* **Task prompt**: Reproduce the text of the records below line for line, leaving out the pictures.

* **Record extracts**:
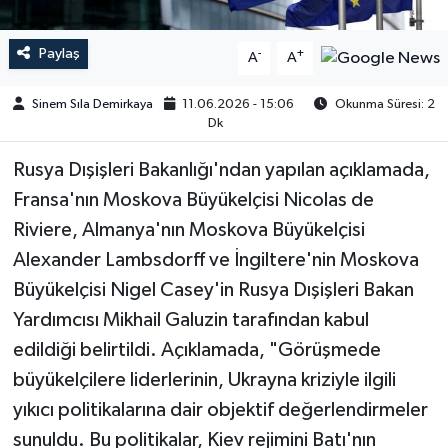
Paylaş
-
+
A
A
Sinem Sıla Demirkaya
11.06.2026 - 15:06
Okunma Süresi: 2
Dk
Rusya Dışişleri Bakanlığı'ndan yapılan açıklamada,
Fransa'nın Moskova Büyükelçisi Nicolas de
Riviere, Almanya'nın Moskova Büyükelçisi
Alexander Lambsdorff ve İngiltere'nin Moskova
Büyükelçisi Nigel Casey'in Rusya Dışişleri Bakan
Yardımcısı Mikhail Galuzin tarafından kabul
edildiği belirtildi. Açıklamada, "Görüşmede
büyükelçilere liderlerinin, Ukrayna kriziyle ilgili
yıkıcı politikalarına dair objektif değerlendirmeler
sunuldu. Bu politikalar, Kiev rejimini Batı'nın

* **Response area**:
Paylaş
-
+
A
A
Sinem Sıla Demirkaya
11.06.2026 - 15:06
Okunma Süresi: 2
Dk
Rusya Dışişleri Bakanlığı'ndan yapılan açıklamada,
Fransa'nın Moskova Büyükelçisi Nicolas de
Riviere, Almanya'nın Moskova Büyükelçisi
Alexander Lambsdorff ve İngiltere'nin Moskova
Büyükelçisi Nigel Casey'in Rusya Dışişleri Bakan
Yardımcısı Mikhail Galuzin tarafından kabul
edildiği belirtildi. Açıklamada, "Görüşmede
büyükelçilere liderlerinin, Ukrayna kriziyle ilgili
yıkıcı politikalarına dair objektif değerlendirmeler
sunuldu. Bu politikalar, Kiev rejimini Batı'nın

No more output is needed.